Medical Device Daily Washington Editor

The Agency for Healthcare Research and Quality (AHRQ) recently published the results of a study comparing the various approaches to dealing with hip fractures, and the news for device makers is both good and bad: nobody's device looked any worse than the others, but none of them looked particularly better.

According to the report, posted to AHRQ's web site on Aug. 5, the analysis looked at fractures immediately under the femoral head as well as those occurring in and under the trochanter, the broad superstructure connecting the femoral shaft and the head. AHRQ's review of data drew from Medline and two other web-based sources, the Cochrane Library and Scirus. AHRQ states that it also peered into data posted at ClinicalTrials.gov, and the agency said it had engaged "expert consultants."

The results of the study were that "mortality does not appear to differ by device class or by devices within a class," according to the AHRQ report, noting also no difference in pain, functioning or quality of life. The study indicated that some internal fixation devices offer a more rapid return to functionality for the patient, but "such gains are very short lived."

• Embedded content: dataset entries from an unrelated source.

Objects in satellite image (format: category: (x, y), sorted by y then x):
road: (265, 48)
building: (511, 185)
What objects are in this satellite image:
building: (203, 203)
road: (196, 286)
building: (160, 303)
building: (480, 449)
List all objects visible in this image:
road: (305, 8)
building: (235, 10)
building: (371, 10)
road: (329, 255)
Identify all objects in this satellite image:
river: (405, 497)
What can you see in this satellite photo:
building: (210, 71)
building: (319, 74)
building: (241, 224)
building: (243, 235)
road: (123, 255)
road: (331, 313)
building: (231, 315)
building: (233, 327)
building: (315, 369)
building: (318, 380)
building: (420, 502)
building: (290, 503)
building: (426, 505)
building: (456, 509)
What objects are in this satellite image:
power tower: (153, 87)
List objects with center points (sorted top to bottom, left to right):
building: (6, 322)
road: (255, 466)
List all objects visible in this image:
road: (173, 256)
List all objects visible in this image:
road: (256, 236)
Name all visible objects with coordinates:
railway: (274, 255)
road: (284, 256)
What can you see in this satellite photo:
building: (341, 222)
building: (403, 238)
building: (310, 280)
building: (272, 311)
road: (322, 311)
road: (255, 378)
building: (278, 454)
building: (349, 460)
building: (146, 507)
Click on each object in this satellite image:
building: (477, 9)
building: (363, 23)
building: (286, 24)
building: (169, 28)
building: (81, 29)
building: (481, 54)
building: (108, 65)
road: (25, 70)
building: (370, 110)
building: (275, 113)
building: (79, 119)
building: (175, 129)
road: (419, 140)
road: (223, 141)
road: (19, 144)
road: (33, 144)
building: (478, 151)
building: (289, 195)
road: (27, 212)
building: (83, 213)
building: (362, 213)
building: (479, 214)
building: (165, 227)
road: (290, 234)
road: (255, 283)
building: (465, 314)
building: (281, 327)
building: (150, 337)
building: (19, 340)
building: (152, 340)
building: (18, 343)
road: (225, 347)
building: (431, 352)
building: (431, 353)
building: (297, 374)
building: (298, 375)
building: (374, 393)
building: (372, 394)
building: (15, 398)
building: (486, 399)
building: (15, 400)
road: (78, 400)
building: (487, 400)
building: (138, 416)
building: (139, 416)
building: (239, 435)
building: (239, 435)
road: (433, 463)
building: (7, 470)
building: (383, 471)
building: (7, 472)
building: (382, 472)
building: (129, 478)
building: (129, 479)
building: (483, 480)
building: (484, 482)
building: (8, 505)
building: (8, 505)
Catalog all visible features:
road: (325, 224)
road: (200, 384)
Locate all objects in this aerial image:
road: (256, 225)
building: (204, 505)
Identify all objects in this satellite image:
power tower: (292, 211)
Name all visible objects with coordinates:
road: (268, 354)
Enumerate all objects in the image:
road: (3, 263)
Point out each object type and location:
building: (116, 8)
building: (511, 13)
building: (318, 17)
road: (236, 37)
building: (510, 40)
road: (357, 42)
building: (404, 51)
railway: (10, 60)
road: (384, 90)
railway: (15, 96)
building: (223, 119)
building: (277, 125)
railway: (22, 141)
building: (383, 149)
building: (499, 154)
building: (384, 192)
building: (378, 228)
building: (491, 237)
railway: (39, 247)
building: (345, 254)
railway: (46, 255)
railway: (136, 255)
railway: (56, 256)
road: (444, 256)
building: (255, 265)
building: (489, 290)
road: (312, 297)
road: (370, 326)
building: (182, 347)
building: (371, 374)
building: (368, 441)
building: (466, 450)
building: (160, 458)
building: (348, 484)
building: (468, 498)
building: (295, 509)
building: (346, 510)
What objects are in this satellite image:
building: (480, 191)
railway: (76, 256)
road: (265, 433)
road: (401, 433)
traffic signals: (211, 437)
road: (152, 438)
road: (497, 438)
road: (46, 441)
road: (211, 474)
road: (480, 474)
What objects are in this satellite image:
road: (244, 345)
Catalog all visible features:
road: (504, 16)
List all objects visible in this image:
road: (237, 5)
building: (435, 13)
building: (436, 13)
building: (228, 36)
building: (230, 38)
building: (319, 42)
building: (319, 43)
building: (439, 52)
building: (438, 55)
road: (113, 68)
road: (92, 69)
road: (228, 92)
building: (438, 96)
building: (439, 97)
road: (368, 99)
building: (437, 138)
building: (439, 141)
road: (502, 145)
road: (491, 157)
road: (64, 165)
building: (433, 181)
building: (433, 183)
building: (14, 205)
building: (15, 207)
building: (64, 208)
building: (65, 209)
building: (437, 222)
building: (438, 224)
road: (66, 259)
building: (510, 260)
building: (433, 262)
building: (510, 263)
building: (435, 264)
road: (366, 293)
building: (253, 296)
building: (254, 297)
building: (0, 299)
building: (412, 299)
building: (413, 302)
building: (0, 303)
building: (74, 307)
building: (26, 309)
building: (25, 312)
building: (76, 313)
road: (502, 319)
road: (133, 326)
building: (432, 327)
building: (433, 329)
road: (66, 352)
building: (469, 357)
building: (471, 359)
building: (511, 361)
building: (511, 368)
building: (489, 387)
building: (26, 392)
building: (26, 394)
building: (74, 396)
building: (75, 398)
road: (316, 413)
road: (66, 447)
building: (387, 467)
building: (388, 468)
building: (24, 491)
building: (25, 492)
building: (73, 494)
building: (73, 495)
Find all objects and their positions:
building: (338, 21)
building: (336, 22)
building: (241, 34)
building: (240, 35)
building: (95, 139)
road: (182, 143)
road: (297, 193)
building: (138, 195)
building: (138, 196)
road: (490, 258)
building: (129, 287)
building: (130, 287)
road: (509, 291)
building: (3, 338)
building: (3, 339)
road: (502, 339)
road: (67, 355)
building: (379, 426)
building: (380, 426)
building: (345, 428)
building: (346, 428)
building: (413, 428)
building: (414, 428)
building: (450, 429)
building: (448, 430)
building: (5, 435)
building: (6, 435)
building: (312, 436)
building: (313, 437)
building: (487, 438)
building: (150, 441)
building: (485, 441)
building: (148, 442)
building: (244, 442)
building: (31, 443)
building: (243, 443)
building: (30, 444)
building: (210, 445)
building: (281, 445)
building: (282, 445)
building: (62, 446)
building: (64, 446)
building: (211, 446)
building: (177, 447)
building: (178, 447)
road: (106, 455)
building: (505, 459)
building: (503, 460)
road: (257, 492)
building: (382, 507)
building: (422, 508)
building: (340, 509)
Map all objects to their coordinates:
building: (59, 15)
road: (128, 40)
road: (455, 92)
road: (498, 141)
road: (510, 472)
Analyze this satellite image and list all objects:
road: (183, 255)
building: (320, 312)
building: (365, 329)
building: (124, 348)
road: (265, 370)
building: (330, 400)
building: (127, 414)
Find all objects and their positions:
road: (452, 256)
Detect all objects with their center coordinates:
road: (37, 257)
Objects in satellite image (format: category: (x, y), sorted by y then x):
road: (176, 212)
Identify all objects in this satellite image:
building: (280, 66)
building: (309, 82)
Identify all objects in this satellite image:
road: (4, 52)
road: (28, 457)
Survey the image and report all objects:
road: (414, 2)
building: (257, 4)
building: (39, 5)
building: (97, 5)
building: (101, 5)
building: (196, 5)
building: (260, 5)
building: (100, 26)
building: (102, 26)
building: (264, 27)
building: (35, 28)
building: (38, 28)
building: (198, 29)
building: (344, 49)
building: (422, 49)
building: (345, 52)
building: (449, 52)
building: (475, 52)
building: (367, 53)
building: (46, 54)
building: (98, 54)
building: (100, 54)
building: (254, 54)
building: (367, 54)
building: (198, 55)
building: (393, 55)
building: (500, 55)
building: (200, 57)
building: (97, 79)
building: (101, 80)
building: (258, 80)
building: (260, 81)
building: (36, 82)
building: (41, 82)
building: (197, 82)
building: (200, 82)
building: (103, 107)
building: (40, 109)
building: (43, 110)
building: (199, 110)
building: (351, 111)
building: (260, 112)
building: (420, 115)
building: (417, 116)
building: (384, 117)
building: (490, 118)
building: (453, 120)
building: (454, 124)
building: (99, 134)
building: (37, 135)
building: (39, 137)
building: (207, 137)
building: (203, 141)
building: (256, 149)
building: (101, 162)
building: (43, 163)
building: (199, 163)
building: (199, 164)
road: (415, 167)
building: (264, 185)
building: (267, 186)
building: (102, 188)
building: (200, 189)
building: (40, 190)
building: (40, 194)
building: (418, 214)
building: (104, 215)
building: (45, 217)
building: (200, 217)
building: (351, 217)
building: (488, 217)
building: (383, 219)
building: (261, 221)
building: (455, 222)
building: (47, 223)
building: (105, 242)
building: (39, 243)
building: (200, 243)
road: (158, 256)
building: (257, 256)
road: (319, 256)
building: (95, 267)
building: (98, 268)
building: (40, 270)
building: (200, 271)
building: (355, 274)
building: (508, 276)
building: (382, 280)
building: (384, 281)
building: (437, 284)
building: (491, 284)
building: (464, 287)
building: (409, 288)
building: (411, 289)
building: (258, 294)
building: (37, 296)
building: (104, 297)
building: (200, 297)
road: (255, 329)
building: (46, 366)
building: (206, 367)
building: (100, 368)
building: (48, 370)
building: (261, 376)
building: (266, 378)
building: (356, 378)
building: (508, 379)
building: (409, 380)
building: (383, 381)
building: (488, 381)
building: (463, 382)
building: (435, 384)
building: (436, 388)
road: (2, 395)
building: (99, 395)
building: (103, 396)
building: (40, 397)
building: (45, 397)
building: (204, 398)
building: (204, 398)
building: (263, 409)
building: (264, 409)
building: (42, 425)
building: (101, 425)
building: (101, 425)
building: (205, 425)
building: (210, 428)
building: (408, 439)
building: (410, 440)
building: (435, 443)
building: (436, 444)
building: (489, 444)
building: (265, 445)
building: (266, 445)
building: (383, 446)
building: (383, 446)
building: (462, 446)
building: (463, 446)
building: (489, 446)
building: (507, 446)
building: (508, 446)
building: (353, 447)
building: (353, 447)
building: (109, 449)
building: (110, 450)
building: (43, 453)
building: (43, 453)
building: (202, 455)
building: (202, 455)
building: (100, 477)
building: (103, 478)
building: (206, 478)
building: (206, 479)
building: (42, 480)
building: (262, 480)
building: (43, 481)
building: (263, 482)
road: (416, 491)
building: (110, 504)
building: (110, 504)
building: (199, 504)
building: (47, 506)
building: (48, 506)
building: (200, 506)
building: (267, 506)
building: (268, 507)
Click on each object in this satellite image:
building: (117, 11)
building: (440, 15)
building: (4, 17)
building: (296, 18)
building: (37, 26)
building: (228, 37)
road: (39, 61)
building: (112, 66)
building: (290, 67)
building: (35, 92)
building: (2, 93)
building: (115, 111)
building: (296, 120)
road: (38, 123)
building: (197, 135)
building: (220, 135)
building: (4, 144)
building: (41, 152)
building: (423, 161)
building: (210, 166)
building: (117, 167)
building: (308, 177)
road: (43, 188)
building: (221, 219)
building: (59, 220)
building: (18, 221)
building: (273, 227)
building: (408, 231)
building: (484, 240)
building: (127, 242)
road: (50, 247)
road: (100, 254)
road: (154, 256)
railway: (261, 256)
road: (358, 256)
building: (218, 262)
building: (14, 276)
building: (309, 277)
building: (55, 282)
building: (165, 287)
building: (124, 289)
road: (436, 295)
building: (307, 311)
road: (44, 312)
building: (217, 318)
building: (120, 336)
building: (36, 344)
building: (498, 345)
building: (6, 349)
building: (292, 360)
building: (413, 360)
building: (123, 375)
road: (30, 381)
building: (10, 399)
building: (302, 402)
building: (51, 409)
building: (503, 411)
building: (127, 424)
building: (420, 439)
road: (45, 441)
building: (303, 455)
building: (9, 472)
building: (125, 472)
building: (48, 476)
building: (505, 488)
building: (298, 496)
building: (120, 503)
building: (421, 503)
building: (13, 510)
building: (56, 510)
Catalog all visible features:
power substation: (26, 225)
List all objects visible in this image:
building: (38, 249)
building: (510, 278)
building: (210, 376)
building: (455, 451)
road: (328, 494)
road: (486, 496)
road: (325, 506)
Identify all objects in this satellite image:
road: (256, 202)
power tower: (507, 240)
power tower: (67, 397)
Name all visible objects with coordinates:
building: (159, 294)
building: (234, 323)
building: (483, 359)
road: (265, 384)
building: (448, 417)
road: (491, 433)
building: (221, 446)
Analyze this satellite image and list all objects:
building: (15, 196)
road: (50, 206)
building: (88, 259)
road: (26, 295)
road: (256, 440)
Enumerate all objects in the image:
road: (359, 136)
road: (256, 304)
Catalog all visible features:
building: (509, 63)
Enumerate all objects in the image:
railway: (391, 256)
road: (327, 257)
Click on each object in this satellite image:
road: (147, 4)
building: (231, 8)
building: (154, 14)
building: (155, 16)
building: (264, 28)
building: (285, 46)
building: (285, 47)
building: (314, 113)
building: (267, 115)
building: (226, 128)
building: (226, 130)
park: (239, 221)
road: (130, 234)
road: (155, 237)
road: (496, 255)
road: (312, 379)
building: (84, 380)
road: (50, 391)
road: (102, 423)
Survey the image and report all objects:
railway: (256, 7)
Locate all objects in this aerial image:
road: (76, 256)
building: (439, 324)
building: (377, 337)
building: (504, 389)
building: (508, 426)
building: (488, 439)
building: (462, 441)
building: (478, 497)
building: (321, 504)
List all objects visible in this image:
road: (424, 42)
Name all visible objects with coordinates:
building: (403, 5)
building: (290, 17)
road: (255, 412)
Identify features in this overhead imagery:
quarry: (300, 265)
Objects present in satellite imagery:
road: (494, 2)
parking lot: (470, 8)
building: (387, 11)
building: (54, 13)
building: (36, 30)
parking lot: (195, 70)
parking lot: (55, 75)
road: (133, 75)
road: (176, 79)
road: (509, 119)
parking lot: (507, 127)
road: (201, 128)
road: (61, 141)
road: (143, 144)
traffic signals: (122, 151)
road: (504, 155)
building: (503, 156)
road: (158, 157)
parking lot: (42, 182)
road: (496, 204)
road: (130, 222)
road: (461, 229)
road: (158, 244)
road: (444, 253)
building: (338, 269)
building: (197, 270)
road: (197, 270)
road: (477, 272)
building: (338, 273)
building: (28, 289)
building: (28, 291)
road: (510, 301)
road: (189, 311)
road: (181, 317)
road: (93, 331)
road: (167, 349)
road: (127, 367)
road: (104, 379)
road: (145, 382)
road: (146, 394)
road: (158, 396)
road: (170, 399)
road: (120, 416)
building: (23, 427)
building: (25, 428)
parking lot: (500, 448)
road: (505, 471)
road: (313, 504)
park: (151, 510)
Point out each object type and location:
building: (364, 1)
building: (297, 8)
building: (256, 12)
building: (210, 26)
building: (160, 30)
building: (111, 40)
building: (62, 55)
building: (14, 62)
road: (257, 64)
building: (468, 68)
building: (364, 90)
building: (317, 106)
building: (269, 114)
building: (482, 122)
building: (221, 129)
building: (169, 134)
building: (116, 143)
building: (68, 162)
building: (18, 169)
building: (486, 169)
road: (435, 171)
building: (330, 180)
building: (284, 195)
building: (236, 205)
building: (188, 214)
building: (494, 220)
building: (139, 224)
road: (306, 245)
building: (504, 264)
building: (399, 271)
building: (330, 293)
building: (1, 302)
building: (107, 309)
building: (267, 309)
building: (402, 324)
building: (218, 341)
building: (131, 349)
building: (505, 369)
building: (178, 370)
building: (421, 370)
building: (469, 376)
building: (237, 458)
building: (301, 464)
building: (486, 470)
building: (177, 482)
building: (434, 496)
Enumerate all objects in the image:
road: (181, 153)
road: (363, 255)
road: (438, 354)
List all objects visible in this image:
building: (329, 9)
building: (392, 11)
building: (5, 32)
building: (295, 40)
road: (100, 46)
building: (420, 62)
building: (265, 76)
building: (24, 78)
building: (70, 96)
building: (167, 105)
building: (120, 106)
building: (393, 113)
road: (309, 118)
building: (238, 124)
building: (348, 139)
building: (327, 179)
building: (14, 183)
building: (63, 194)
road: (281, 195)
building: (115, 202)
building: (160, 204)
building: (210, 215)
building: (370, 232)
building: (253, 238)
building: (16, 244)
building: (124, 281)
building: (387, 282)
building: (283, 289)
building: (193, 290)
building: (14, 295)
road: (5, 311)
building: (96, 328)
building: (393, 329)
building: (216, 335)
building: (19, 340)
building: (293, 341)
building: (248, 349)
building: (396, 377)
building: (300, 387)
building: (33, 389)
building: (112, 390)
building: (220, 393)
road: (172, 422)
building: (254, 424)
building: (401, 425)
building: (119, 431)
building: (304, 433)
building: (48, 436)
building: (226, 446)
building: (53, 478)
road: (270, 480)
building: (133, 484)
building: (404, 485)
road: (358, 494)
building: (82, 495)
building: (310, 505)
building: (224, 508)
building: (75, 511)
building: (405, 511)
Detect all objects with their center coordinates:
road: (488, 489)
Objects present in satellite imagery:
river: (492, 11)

As for the efficacy of total hip replacements, AHRQ states that it noted "improved patient outcomes over internal fixation," but the data are not sufficiently exhaustive to ensure that those outcomes "would continue to hold if the analyses included the full complement of relevant covariates," such as age, gender and the patient's ambulatory state prior to the fracture. Even the type of fracture does not seem correlated to outcomes, although the statement notes that outcome measures vary, making such comparisons difficult to make.

Medical Device Daily was unsuccessful in attempts to obtain comment from the American Academy of Orthopedic Surgeons (Rosemont, Illinois) and Stryker (Hopkinton, Massachusetts).

Schultz out: CDER's Woodcock next?

Dan Schultz, MD, recently posted his resignation as the director of the Center for Devices and Radiological Health, a move that some anticipated given the furor over recent 510(k) authorizations, but Schultz may find he is not the only center director at FDA whose neck ends up on the chopping block. In this instance, however, a member of the regulated industry is leading the charge after a seven-year effort to win the agency's approval of a generic drug. Janet Woodcock, MD, director of the Center for Drug Evaluation and Review, is now under the gun for her affiliation with a drugmaker in a spat between firms over a generic form of the blood thinner Lovenox (enoxaparin), made by Sanofi Aventis (Paris).

The spat between Amphastar (Rancho Cucamonga, California) and Woodcock follows a patent fight between Sanofi and Amphastar, which went to court in California, where Amphastar won a ruling of inequitable conduct in 2007 against Sanofi in the latter's alleged attempts to illicitly protect its patent. However, FDA has yet to approve Amphastar's generic, and the company is arguing that Woodcock's cooperation in writing a scientific paper with another firm attempting to obtain approval for a generic for Lovenox, Momenta Pharmaceuticals (Cambridge, Massachusetts), is the reason Amphastar has not won approval.

Woodcock had served as deputy director and chief medical officer of the agency until March 2008, when she was tapped to take the formal title of director of CDER, a position she had served on an interim basis. FDA has to date offered no comment on the controversy.

Vandy scores big in ARRA nursing funds

The Department of Health and Human Services announced that a total of $13.4 million in funds had been awarded for beefing up the nation's supply of nurses in high-need clinics and hospitals, and a quick look at the numbers makes one thing clear: Vanderbilt University Medical Center (Nashville, Tennessee) did quite well for itself.

HHS's Aug. 12 statement notes that most of the funds ($8.1 million) will repay student loans for 100 nurses who work for two years in facilities with nursing shortages while the balance of $5.3 million will offset student loans for graduate nursing students who will remain on as faculty members for at least four years in nursing schools. The funds are part of the $787 billion stimulus package passed earlier this year under the American Recovery and Reinvestment Act.

A quick examination of the awards demonstrates that someone at Vanderbilt University Medical Center (Nashville, Tennessee) knew how to apply for the loans. Of the $5.3 million going out for graduate nursing students, Vandy snapped up more than $450,000, which comes out to almost 8.5% of the total, a hefty share considering that the total is split up between 65 nursing colleges. The next highest award of roughly $367,000 went to Case Western Reserve University (Cleveland).

Vandy also employs seven of the 100 nursing school graduates students whose loans will be at least partly forgiven for working at the institution. Coming in a distant second is MetroHealth Medical Center (Cleveland), which, as it turns out, is affiliated with Case Western.